Mehr als 1000 Objekte sind verschwunden
Im Verdacht steht ein früherer Mitarbeiter, der im Zusammenhang mit den Vorfällen entlassen wurde und gegen den rechtliche Schritte eingeleitet wurden. Wie die Polizei mitteilte, wurde ein Mann im Zusammenhang mit den Vorfällen verhört. Eine Festnahme gab es zunächst aber nicht.
Beinahe täglich kamen neue Details ans Licht. Medienberichten zufolge sollen deutlich mehr als 1000 Objekte über einen Zeitraum von mehreren Jahren gestohlen worden sein. Zudem soll es schon 2021 Hinweise gegeben haben - etwa, dass Objekte aus dem Museum auf einer Online-Auktionsplattform zum Verkauf angeboten wurden. Die Hinweise seien jedoch nicht ernst genommen worden.
Fischer gab sich zunächst trotzig und schien die Schuld abschieben zu wollen. Es sei »frustrierend«, dass der Hinweisgeber im Jahr 2021 nicht mehr Informationen übermittelt habe. »Es wurden nur Bedenken hinsichtlich einer kleinen Anzahl von Gegenständen geäußert, und unsere Untersuchung kam zu dem Schluss, dass alle diese Gegenstände vorhanden waren«, betonte der Deutsche. Nun äußerte er Bedauern über diese Mitteilung und zog sie zurück.
Innerhalb der letzten Tage habe er im Detail die Ereignisse rund um die Diebstähle am British Museum und deren Untersuchung geprüft, teilte er in seiner Stellungnahme am Freitag mit. Es sei offensichtlich, dass das Museum auf die Warnungen im Jahr 2021 und auf das Problem, das nun vollständig zu Tage getreten sei, nicht so umfassend reagiert habe wie es nötig gewesen wäre. »Die Verantwortung für dieses Versagen muss letztlich beim Direktor liegen«, sagte Fischer laut Mitteilung.
Das British Museum in London gehört zu den wichtigsten Museen der Welt. Es beherbergt einige der bedeutendsten Kulturschätze der Menschheit. Dazu gehören ein erheblicher Teil der Parthenon-Skulpturen, der Stein von Rosetta und ägyptische Mumien.
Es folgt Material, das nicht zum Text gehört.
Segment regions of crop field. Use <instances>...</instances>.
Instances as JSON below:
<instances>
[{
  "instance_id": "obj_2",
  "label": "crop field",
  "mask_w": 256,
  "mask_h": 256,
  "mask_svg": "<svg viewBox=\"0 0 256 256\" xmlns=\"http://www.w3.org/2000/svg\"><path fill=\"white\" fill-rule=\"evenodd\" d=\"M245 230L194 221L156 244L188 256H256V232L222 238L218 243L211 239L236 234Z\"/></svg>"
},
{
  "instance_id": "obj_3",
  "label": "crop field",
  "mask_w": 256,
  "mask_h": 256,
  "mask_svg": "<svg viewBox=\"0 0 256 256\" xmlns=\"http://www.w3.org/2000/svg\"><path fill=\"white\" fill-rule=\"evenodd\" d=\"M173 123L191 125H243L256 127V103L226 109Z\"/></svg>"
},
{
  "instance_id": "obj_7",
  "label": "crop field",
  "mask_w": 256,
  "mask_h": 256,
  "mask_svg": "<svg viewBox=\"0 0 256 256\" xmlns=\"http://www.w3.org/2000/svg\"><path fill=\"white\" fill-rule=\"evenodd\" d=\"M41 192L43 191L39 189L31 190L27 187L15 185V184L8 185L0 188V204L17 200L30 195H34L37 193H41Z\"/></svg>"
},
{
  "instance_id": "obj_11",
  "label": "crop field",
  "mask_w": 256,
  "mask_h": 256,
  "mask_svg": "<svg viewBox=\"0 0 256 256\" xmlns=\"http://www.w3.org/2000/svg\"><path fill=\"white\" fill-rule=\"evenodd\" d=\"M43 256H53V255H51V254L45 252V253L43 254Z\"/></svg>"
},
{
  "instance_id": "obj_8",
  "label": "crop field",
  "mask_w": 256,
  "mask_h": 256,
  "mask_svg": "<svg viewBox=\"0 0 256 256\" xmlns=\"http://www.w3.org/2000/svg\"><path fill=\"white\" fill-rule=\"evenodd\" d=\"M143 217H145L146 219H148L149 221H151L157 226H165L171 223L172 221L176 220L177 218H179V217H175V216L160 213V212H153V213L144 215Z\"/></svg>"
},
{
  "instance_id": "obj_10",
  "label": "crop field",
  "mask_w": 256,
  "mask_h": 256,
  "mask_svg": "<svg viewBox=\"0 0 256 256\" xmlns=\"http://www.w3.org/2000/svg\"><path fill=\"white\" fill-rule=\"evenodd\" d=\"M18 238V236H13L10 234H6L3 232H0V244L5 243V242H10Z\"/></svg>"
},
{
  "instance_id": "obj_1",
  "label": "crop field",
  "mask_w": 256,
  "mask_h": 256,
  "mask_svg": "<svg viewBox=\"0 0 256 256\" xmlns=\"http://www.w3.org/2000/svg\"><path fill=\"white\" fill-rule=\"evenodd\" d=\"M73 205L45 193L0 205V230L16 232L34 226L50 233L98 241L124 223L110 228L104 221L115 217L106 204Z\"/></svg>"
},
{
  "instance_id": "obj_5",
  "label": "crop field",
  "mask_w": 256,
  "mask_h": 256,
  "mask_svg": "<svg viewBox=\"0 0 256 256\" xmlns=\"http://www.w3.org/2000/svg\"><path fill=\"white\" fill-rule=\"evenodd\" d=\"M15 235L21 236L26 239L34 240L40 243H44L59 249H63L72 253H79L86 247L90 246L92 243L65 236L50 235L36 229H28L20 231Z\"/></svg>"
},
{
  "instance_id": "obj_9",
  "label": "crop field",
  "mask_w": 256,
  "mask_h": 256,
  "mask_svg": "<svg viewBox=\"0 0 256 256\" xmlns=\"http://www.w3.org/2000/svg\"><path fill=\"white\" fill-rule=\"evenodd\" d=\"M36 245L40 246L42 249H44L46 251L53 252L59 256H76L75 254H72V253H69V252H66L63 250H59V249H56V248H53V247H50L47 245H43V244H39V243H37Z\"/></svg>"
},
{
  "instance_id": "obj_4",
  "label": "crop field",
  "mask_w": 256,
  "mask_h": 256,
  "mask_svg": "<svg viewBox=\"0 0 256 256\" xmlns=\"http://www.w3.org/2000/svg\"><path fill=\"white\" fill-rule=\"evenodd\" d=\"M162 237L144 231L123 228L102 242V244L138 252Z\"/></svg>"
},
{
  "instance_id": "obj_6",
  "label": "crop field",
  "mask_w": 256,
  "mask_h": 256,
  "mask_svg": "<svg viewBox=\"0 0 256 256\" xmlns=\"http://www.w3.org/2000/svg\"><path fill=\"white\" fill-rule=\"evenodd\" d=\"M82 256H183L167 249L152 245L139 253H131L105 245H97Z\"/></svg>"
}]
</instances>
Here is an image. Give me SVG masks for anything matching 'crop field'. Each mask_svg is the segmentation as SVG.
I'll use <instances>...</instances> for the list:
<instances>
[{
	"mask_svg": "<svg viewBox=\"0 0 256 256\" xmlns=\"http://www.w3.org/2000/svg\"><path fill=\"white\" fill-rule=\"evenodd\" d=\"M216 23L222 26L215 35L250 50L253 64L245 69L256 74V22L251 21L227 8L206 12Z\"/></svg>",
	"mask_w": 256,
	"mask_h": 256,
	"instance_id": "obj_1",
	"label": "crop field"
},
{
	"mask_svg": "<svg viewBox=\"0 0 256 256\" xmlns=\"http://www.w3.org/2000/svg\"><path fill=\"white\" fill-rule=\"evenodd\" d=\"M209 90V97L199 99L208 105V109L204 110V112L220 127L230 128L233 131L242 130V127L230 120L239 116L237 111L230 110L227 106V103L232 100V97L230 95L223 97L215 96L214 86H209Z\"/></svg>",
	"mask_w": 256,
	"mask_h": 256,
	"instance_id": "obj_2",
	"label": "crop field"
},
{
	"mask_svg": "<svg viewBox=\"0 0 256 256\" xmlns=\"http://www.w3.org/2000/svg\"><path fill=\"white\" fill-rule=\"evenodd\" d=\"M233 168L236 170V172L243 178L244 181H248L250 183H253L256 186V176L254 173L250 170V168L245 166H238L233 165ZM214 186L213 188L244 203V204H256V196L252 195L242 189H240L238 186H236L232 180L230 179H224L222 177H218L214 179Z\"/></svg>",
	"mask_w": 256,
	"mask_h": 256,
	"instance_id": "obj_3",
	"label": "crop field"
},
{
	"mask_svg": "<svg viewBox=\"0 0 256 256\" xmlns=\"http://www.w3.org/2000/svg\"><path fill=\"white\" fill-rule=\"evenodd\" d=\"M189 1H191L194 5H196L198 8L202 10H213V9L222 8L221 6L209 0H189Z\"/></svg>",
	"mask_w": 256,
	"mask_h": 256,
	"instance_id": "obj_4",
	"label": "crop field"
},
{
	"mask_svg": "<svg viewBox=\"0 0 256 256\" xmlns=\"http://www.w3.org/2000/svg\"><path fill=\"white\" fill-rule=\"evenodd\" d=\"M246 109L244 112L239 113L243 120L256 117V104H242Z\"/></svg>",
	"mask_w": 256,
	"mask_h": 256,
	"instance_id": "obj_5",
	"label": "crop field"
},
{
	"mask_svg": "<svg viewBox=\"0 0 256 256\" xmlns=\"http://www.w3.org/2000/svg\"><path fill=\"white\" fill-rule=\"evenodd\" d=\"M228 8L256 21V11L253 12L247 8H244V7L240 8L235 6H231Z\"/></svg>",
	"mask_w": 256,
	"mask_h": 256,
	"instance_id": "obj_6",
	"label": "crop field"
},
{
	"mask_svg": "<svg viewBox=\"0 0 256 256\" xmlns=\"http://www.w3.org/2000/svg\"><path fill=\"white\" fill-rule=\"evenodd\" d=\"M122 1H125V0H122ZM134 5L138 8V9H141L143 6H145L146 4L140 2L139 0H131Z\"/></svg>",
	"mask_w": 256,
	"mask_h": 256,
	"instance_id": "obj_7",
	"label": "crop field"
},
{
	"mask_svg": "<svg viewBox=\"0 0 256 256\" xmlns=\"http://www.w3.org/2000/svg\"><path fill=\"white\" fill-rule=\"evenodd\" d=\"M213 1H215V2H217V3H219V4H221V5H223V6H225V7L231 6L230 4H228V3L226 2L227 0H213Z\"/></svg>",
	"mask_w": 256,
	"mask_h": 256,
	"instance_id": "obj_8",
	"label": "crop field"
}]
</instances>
Das Museum befinde sich in einer äußerst ernsten Situation, wurde Fischer zitiert. »Ich glaube aufrichtig, dass es diesen Moment überstehen und daraus stärker hervorgehen wird. Aber leider bin ich zu dem Schluss gekommen, dass meine Anwesenheit nicht hilfreich ist. Das ist das Letzte, was ich will.«
Der Aufsichtsratschef des Museums, George Osborne, sagte in der Mitteilung, das Gremium habe Fischers Rücktritt angenommen. Er habe sich ehrenhaft verhalten, indem er sich mit den begangenen Fehlern auseinandergesetzt habe. »Niemand hat jemals an Hartwigs Integrität, seinem Engagement für den Beruf oder seiner Liebe für das Museum gezweifelt.«
Fischer hatte vor seinem Posten in London bedeutende deutsche Museen geleitet. Er war von 2006 an Direktor des Museums Folkwang in Essen. Im Jahr 2012 wurde er Generaldirektor der Staatlichen Kunstsammlungen Dresden. Dann wurde er nach London berufen. Ende Juli gab er bekannt, den Posten im Jahr 2024 abgeben zu wollen und teilte mit, in einer neuen Rolle künftig »über den institutionellen Rahmen eines einzelnen Museums hinausgehen« zu wollen.